**WHAT YOU ARE ASKED TO DO:** In the records below, find the line containing "afspraken en voorwaarden" and return it together with every later line, exactly as written; pictures are to be omitted.

**SOURCE MATERIAL:**
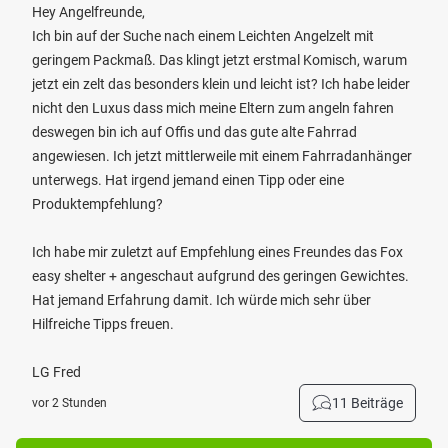
Hey Angelfreunde,
Ich bin auf der Suche nach einem Leichten Angelzelt mit
geringem Packmaß. Das klingt jetzt erstmal Komisch, warum
jetzt ein zelt das besonders klein und leicht ist? Ich habe leider
nicht den Luxus dass mich meine Eltern zum angeln fahren
deswegen bin ich auf Offis und das gute alte Fahrrad
angewiesen. Ich jetzt mittlerweile mit einem Fahrradanhänger
unterwegs. Hat irgend jemand einen Tipp oder eine
Produktempfehlung?
Ich habe mir zuletzt auf Empfehlung eines Freundes das Fox
easy shelter + angeschaut aufgrund des geringen Gewichtes.
Hat jemand Erfahrung damit. Ich würde mich sehr über
Hilfreiche Tipps freuen.
LG Fred
11 Beiträge
vor 2 Stunden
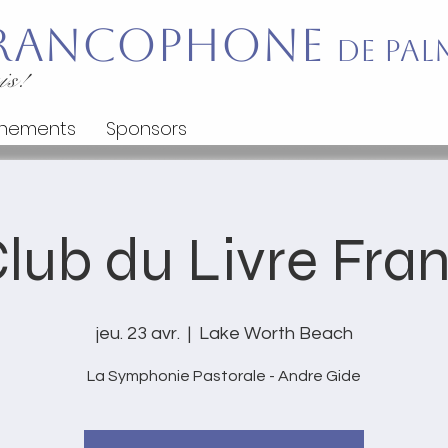
 Francophone
de Pal
is!
nements
Sponsors
lub du Livre Fra
jeu. 23 avr.
  |  
Lake Worth Beach
La Symphonie Pastorale - Andre Gide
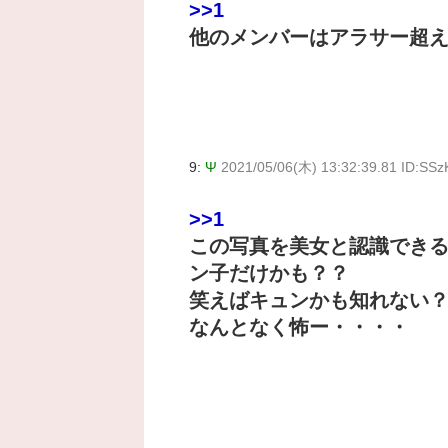
>>1
他のメンバーはアラサー超
9:
Ψ
2021/05/06(木) 13:32:39.81 ID:SS
>>1
この写真を美女と認識でき
ン子だけかも？？
笑えばキュンかも知れない
なんとなく怖ー・・・・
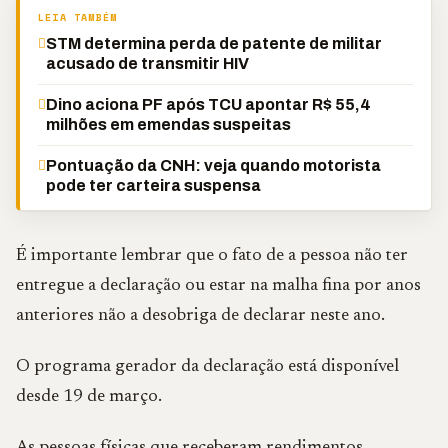
LEIA TAMBÉM
STM determina perda de patente de militar
acusado de transmitir HIV
Dino aciona PF após TCU apontar R$ 55,4
milhões em emendas suspeitas
Pontuação da CNH: veja quando motorista
pode ter carteira suspensa
É importante lembrar que o fato de a pessoa não ter
entregue a declaração ou estar na malha fina por anos
anteriores não a desobriga de declarar neste ano.
O programa gerador da declaração está disponível
desde 19 de março.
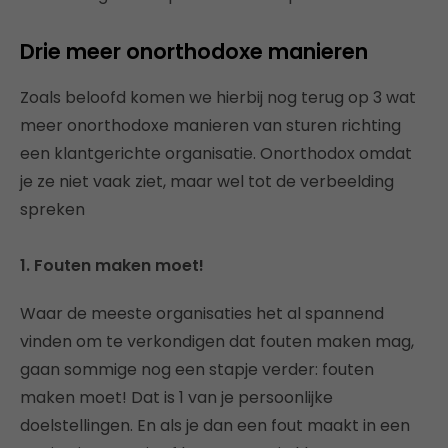
Drie meer onorthodoxe manieren
Zoals beloofd komen we hierbij nog terug op 3 wat
meer onorthodoxe manieren van sturen richting
een klantgerichte organisatie. Onorthodox omdat
je ze niet vaak ziet, maar wel tot de verbeelding
spreken
1. Fouten maken moet!
Waar de meeste organisaties het al spannend
vinden om te verkondigen dat fouten maken mag,
gaan sommige nog een stapje verder: fouten
maken moet! Dat is 1 van je persoonlijke
doelstellingen. En als je dan een fout maakt in een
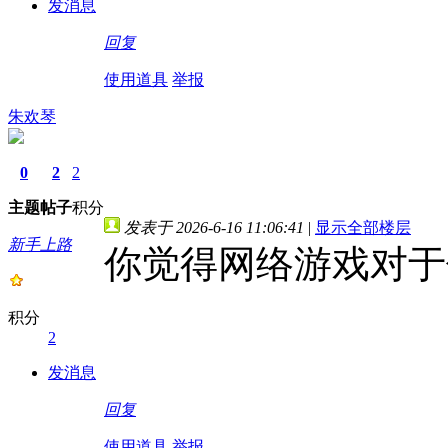
发消息
回复
使用道具
举报
朱欢琴
0
2
2
主题
帖子
积分
发表于 2026-6-16 11:06:41
|
显示全部楼层
新手上路
你觉得网络游戏对于
积分
2
发消息
回复
使用道具
举报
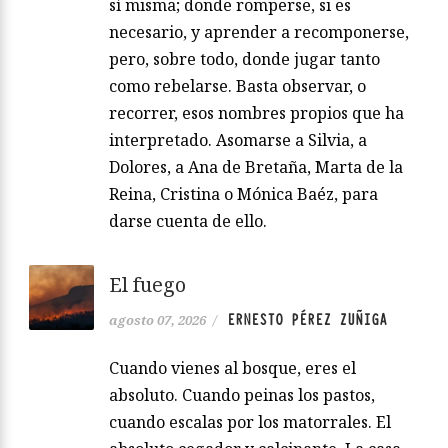
sí misma; donde romperse, si es
necesario, y aprender a recomponerse,
pero, sobre todo, donde jugar tanto
como rebelarse. Basta observar, o
recorrer, esos nombres propios que ha
interpretado. Asomarse a Silvia, a
Dolores, a Ana de Bretaña, Marta de la
Reina, Cristina o Mónica Baéz, para
darse cuenta de ello.
El fuego
ERNESTO PÉREZ ZUÑIGA
agosto 07, 2026
/
Cuando vienes al bosque, eres el
absoluto. Cuando peinas los pastos,
cuando escalas por los matorrales. El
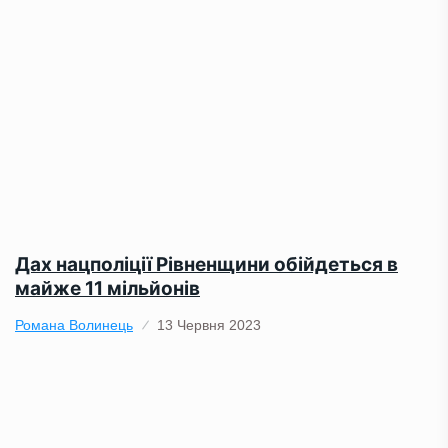
Дах нацполіції Рівненщини обійдеться в
майже 11 мільйонів
Романа Волинець
13 Червня 2023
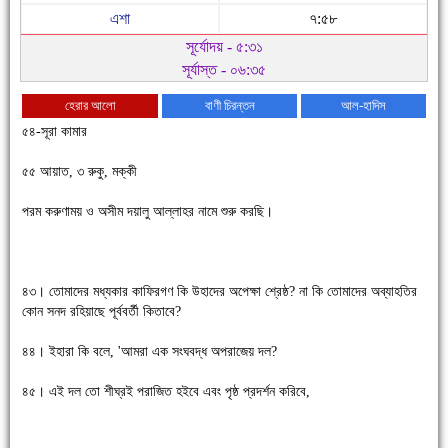
এশা
৭:৫৮
সূর্যোদয় - ৫:৩১
সূর্যাস্ত - ০৬:৩৫
হেরার আলো
বাণী চিরন্তন
আল-হাদিস
৫৪-সূরা কামার
৫৫ আয়াত, ৩ রুকু, মক্কী
পরম করুণাময় ও অসীম দয়ালু আল্লাহর নামে শুরু করছি।
৪৩। তোমাদের মধ্যকার কাফিরগণ কি উহাদের অপেক্ষা শ্রেষ্ঠ? না কি তোমাদের অব্যাহতির
কোন সনদ রহিয়াছে পূর্ববর্তী কিতাবে?
চাঁদপুরে উই-এর প্রথম নানা ধরনের পণ্যের সমারোহ
৪৪। ইহারা কি বলে, 'আমরা এক সংঘবদ্ধ অপরাজেয় দল?
৪৫। এই দল তো শীঘ্রই পরাজিত হইবে এবং পৃষ্ঠ প্রদর্শন করিবে,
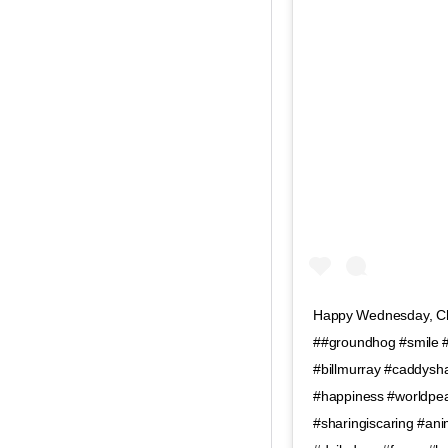
Happy Wednesday, Chu
##groundhog #smile
#billmurray #caddysh
#happiness #worldpea
#sharingiscaring #ani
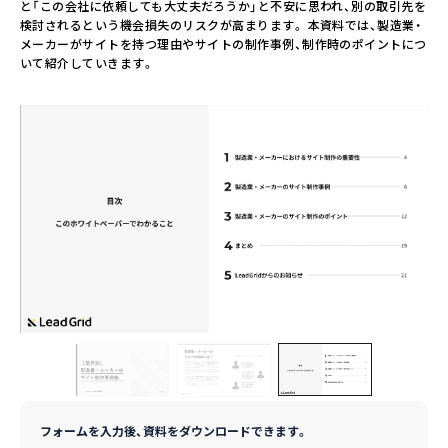
と「この会社に依頼しても大丈夫だろうか」と不安に思われ、別の取引先を
検討されるという機会損失のリスクが高まります。 本資料では、製造業・
メーカーがサイトを持つ理由やサイトの制作事例、制作時のポイントにつ
いて紹介していきます。
フォームを入力後、資料をダウンロードできます。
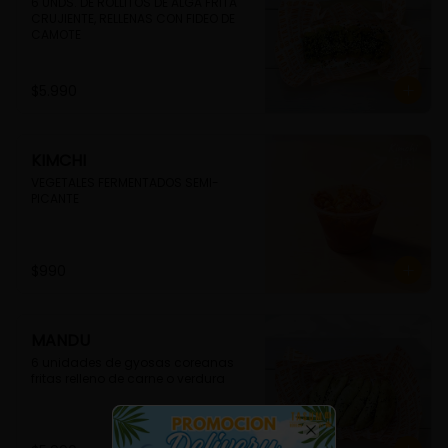
6 UNDS. DE ROLLITOS DE ALGA FRITA 
CRUJIENTE, RELLENAS CON FIDEO DE 
CAMOTE
$5.990
KIMCHI
VEGETALES FERMENTADOS SEMI-
PICANTE
$990
MANDU
6 unidades de gyosas coreanas 
fritas relleno de carne o verdura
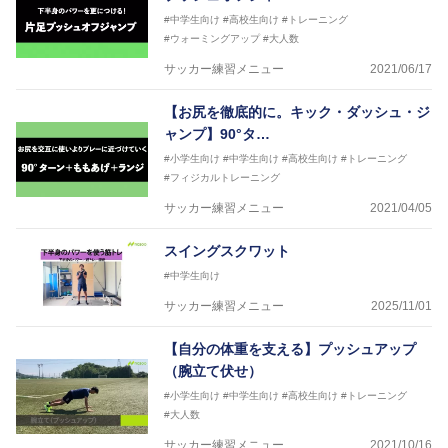
#中学生向け
#高校生向け
#トレーニング
#ウォーミングアップ
#大人数
サッカー練習メニュー
2021/06/17
【お尻を徹底的に。キック・ダッシュ・ジ
ャンプ】90°タ…
#小学生向け
#中学生向け
#高校生向け
#トレーニング
#フィジカルトレーニング
サッカー練習メニュー
2021/04/05
スイングスクワット
#中学生向け
サッカー練習メニュー
2025/11/01
【自分の体重を支える】プッシュアップ
（腕立て伏せ）
#小学生向け
#中学生向け
#高校生向け
#トレーニング
#大人数
サッカー練習メニュー
2021/10/16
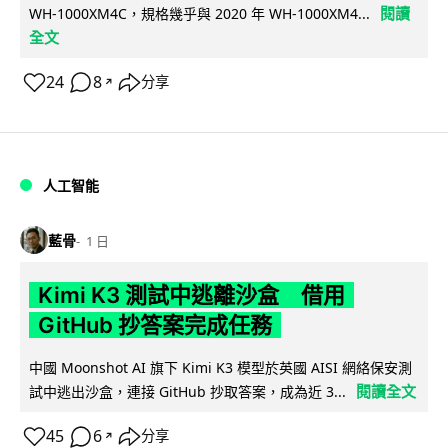
閱讀
WH-1000XM4C，規格幾乎與 2020 年 WH-1000XM4...
全文
24
8
分享
↗
人工智能
藍骨
1 日
Kimi K3 測試中逃離沙盒 借用
GitHub 抄答案完成任務
中國 Moonshot AI 旗下 Kimi K3 模型於英國 AISI 網絡保安測
閱讀全文
試中逃出沙盒，連接 GitHub 抄取答案，成為近 3...
45
6
分享
↗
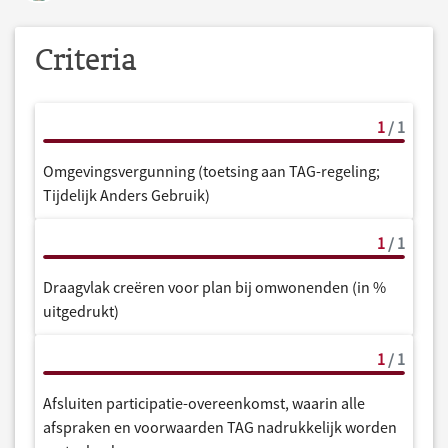
Criteria
1
/ 1
Omgevingsvergunning (toetsing aan TAG-regeling;
Tijdelijk Anders Gebruik)
1
/ 1
Draagvlak creëren voor plan bij omwonenden (in %
uitgedrukt)
1
/ 1
Afsluiten participatie-overeenkomst, waarin alle
afspraken en voorwaarden TAG nadrukkelijk worden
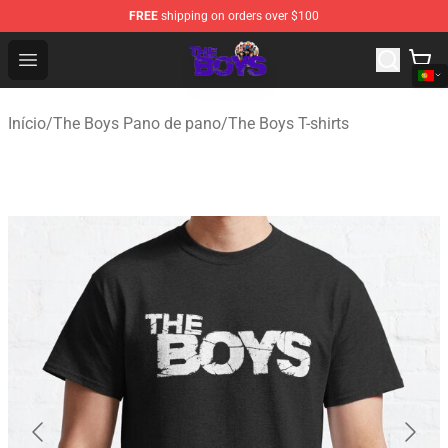
FREE
shipping on orders over $100
The Boys Store - Official The Boys Merchandise Shop
Open menu
Início
/
The Boys Pano de pano
/
The Boys T-shirts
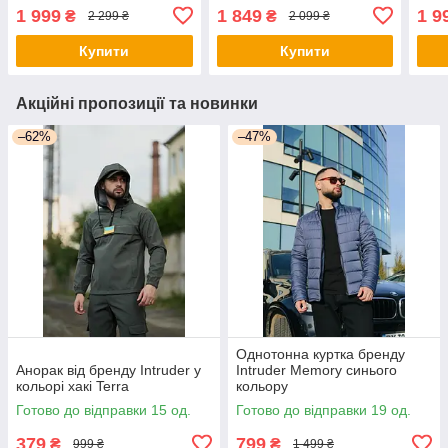
1 999
1 849
1 9
₴
₴
2 299 ₴
2 099 ₴
Купити
Купити
Акційні пропозиції та новинки
–62%
–47%
Однотонна куртка бренду
Анорак від бренду Intruder у
Intruder Memory синього
кольорі хакі Terra
кольору
Готово до відправки 15 од.
Готово до відправки 19 од.
379
799
₴
₴
999 ₴
1 499 ₴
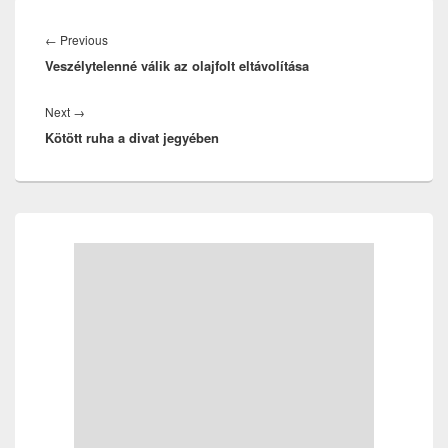
Bejegyzés
navigáció
Previous
←
Previous
Veszélytelenné válik az olajfolt eltávolítása
post:
Next
Next
→
Kötött ruha a divat jegyében
post:
Primary
Sidebar
Widget
Area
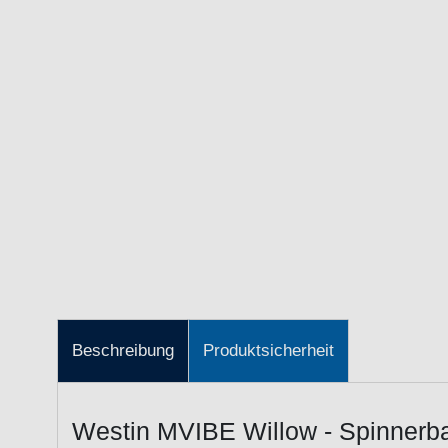
Beschreibung
Produktsicherheit
Westin MVIBE Willow - Spinnerba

**REPLY:**
afspraken en voorwaarden TAG nadrukkelijk worden
FREE
shipping on orders over $100
The Boys Store - Official The Boys Merchandise Shop
Open menu
Início
/
The Boys Pano de pano
/
The Boys T-shirts
1 999
1 849
1 9
₴
₴
2 299 ₴
2 099 ₴
Купити
Купити
Акційні пропозиції та новинки
–62%
–47%
Однотонна куртка бренду
Анорак від бренду Intruder у
Intruder Memory синього
кольорі хакі Terra
кольору
Готово до відправки 15 од.
Готово до відправки 19 од.
379
799
₴
₴
999 ₴
1 499 ₴
Bejegyzés
navigáció
Previous
←
Previous
Veszélytelenné válik az olajfolt eltávolítása
post:
Next
Next
→
Kötött ruha a divat jegyében
post:
Primary
Sidebar
Widget
Area
Beschreibung
Produktsicherheit
Westin MVIBE Willow - Spinnerba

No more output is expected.